Gegen das 2012 geschlossene Abkommen geklagt hatte die Frente Polisario, die politische Vertretung der von Marokko besetzten Westsahara. Ihr Vorwurf: Der Vertrag verstoße in mehreren Punkten gegen die Regeln der Vereinten Nationen sowie gegen internationales und EU-Recht. So sei die Bevölkerung der Westsahara an den Verhandlungen nicht beteiligt worden; ihre „legitimen Interessen“ seien missachtet worden. In einem entscheidenden Punkt folgten die Richter in Luxemburg den Klägern: Die gesetzliche Hoheit Marokkos über die Westsahara sei international nicht als rechtmäßig anerkannt und könne damit nicht Gegenstand eines Freihandelsvertrages zwischen der EU und Marokko sein.
Die Westsahara ist ein wichtiges Anbaugebiet für landwirtschaftliche Produkte wie Tomaten, die bislang zollfrei in die EU eingeführt werden konnten. Auswirkungen wird das Urteil wohl auch für weiter anhängige Klagen beim EuGH haben; dort soll demnächst die Klage der Polisario gegen das EU-Fischereiabkommen mit Marokko entschieden werden. Dabei geht es darum, ob die EU und Marokko das Recht haben, die Fischgründe vor der Küste der Westsahara leer zu fischen. In Vorbereitung ist auch eine Klage gegen eine marokkanische Lizenz für eine irische Firma zur Suche nach Erdöl in der Westsahara.
In ihrem Urteil beziehen sich die Richter in Luxemburg auf ähnlich gelagerte Fälle, in denen gesonderte Regeln für besetzte Gebiete in Handelsverträge geschrieben wurden, etwa für Waren aus dem von der Türkei annektierten Nord-Zypern. Für Diskussion sorgte vor allem die Entscheidung der EU-Kommission im vergangenen Herbst, dass Erzeugnisse aus jüdischen Siedlungen in den von Israel besetzten palästinensischen Gebieten im Westjordanland oder den Golanhöhen gekennzeichnet werden müssen. Vertreter Israels hatten dies scharf kritisiert und dabei auch die Agrarexporte aus der Westsahara zum Thema gemacht. Die EU-Kommission schob in einer Erklärung Anfang Dezember den EU-Mitgliedstatten den schwarzen Peter zu: Es sei deren Sache, wie sie die Kennzeichnung des Warenursprungs handhabten.

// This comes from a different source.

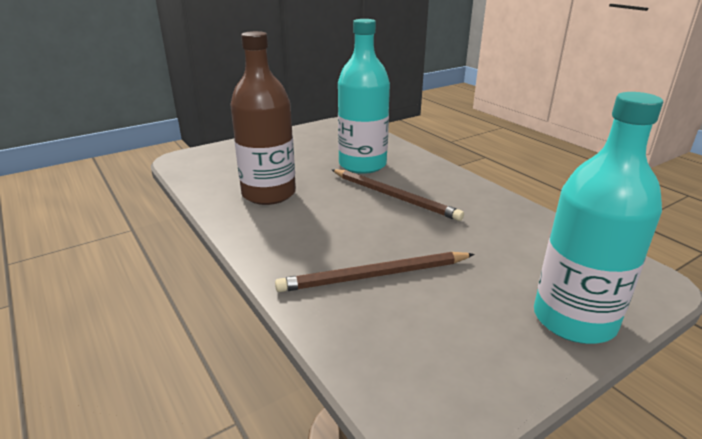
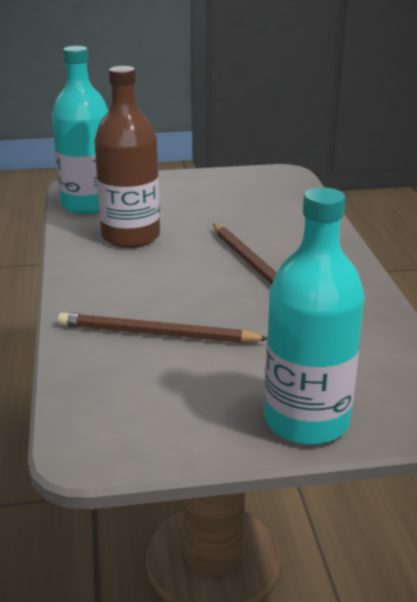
camera: 25 degrees right, 0 degrees up
turquoise bottle [338,19,390,174] -> turquoise bottle moved to [52,46,108,214]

Ministerrat will Berufung einlegen
Der EuGH macht nun deutlich, dass die EU die Menschenrechte und das Recht auf Selbstbestimmung der betroffenen Bevölkerung beim Abschluss von Handelsverträgen beachten muss. Ob sich die Politik an die Vorgaben hält, steht auf einem anderen Blatt. Die EU-Außenbeauftragte Federica Mogherini kündigte bereits im Dezember an, dass der EU-Ministerrat Berufung gegen das Urteil einlegen werde. Der marokkanische Außenminister Salaheddine Mezouar bestand darauf, dass einmal beschlossene und rechtskräftige Verträge einzuhalten seien.
Immerhin stimmte das EU-Parlament kurz vor Weihnachten dafür, den jährlichen EU-Menschenrechtsbericht zu ergänzen: Die EU-Kommission und der Ministerrat sollten sich aktiv für die Anerkennung der Rechte der Menschen in der Westsahara einsetzen. Für die Polisario und ihre Regierung der Westsahara (SADR) ist das EuGH-Urteil ein Meilenstein in dem nun 40 Jahre dauernden Kampf um Unabhängigkeit.